Para continuar a crescer era preciso dinheiro e para arranjar dinheiro nada melhor do que o capitalismo popular reabilitado entre os anos 80 e 90, com o cavaquismo. Só que essa estratégia não era consensual entre os irmãos Amorim. O mais velho, José, começou a discordar do projecto de crescimento liderado por Américo, não queria que a família abdicasse assim do controlo do império e vendeu a sua quota. “O sr. José Amorim é de uma geração anterior à guerra. Acompanhou muito a dimensão rural. Um homem imponente, mais alto que o irmão [Américo Amorim tinha 1,80 m], que corria o Alentejo todo e chegou a dormir debaixo de um sobreiro”, descreve Carlos Oliveira Santos à SÁBADO. “O sr. Américo Amorim [10 anos mais novo] já é um homem do pós-guerra. A primeira distinção é essa. Quando quis criar uma estratégia de diversificação, nomeadamente quando decidiu avançar para a banca comercial, ao sr. José pareceu que era um voo que já não seria para ele, um risco para o qual já não estava disponível”, acrescenta o biógrafo, desvalorizando episódios como o de 22 de Março de 1997, aquele sábado em que 1.300 pessoas se juntaram na Amorim & Irmãos para festejar os 75 anos da empresa – José, o mais velho dos oito irmãos, que durante 10 anos liderou as compras de cortiça, não esteve presente. “São coisas de circunstância.
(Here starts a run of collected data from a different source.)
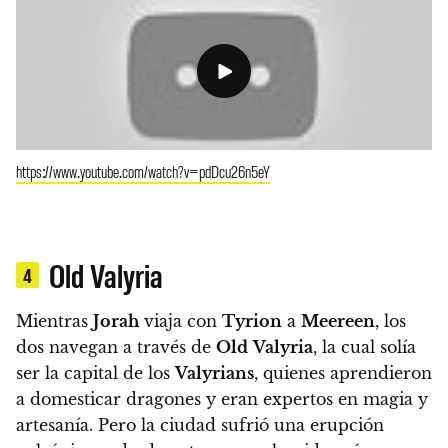
https://www.youtube.com/watch?v=pdDcu26n5eY
Old Valyria
4
Mientras
Jorah
viaja con
Tyrion
a
Meereen
, los
dos navegan a través de
Old
Valyria
, la cual solía
ser la capital de los
Valyrians
, quienes aprendieron
a domesticar dragones y eran expertos en magia y
artesanía. Pero la ciudad sufrió una erupción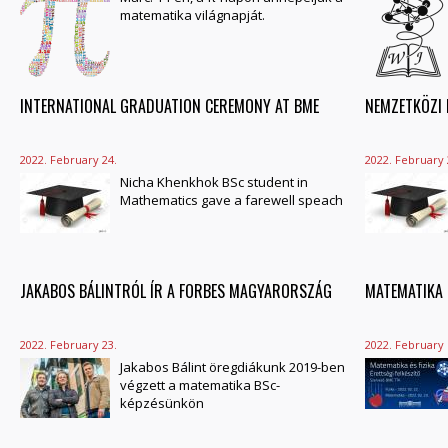
matematika világnapját.
INTERNATIONAL GRADUATION CEREMONY AT BME
NEMZETKÖZI
2022. February 24.
2022. February 
Nicha Khenkhok BSc student in
Mathematics gave a farewell speach
JAKABOS BÁLINTRÓL ÍR A FORBES MAGYARORSZÁG
MATEMATIKA 
2022. February 23.
2022. February 
Jakabos Bálint öregdiákunk 2019-ben
végzett a matematika BSc-
képzésünkön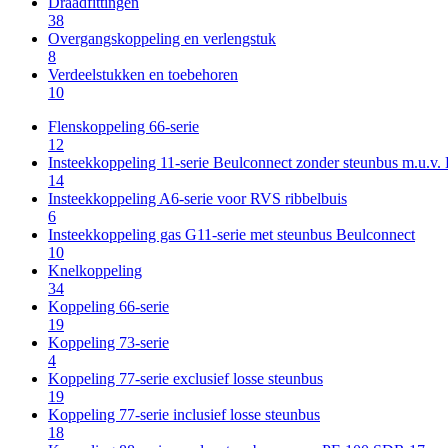
Draadfittingen
38
Overgangskoppeling en verlengstuk
8
Verdeelstukken en toebehoren
10
Flenskoppeling 66-serie
12
Insteekkoppeling 11-serie Beulconnect zonder steunbus m.u.v
14
Insteekkoppeling A6-serie voor RVS ribbelbuis
6
Insteekkoppeling gas G11-serie met steunbus Beulconnect
10
Knelkoppeling
34
Koppeling 66-serie
19
Koppeling 73-serie
4
Koppeling 77-serie exclusief losse steunbus
19
Koppeling 77-serie inclusief losse steunbus
18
Ambos seguiram o seu caminho sem ressentimentos”, explica Carlos Oliveira Santos – José Amorim, 92 anos, continua a ir uma ou duas vezes por semana à sua Simon – Sociedade Imobiliária do Norte. “Quando Américo Amorim me solicitou que escrevesse a história empresarial deixou bem claro que o irmão tinha tido um papel que tinha de ser respeitado.”
Já em 2013, também o irmão Joaquim, que nos anos 60 liderou a expansão no Brasil, vendeu a sua participação na holding de topo da família, a Interfamília II, e com ela os 25% que detinha na Corticeira Amorim, por 50 milhões de euros. O negócio foi feito depois de uma outra empresa de Joaquim, a Evalesco, com dívidas de 84 milhões de euros, o ter obrigado a aderir a um PER – comprometeu-se a usar o valor que recebeu para amortizar as dívidas.
LITÍGIO COM JARDIM GONÇALVES NO BCP
Quando o Governo reabriu a banca à iniciativa privada, o homem de Mozelos fez questão de estar no pelotão da frente. Primeiro tentou convencer os accionistas da Sociedade Portuguesa de Investimentos, que viria a dar origem ao BPI, a fundarem um banco comercial. Artur Santos Silva não quis e Américo Amorim decidiu reunir outro grupo, onde se incluíam nomes como a Têxtil Manuel Gonçalves, a Vicaima, a Colep e a Vista Alegre. Juntaram o dobro dos milhões exigidos pela legislação para abrir um banco, e entregaram o requerimento a pedir autorização ao Ministério das Finanças, em 1984. Obtida a licença, os promotores decidiram abordar Jardim Gonçalves para dirigir a nova instituição, que viria a chamar-se Banco Comercial Português (BCP). Jardim Gonçalves era então presidente de um banco nacionalizado, o Português do Atlântico, e não conhe-
cia pessoalmente Amorim. O primeiro encontro entre ambos realizou-se no grill do Hotel Altis. Mas o banqueiro demorou meses a dar o sim – e apenas o fez depois de garantir pessoalmente, num documento, a remuneração da administração nos primeiros três anos. “Foi talvez a pessoa na minha vida de mais difícil recrutamento, de mais difícil adesão a um projecto”, confessou mais tarde o industrial.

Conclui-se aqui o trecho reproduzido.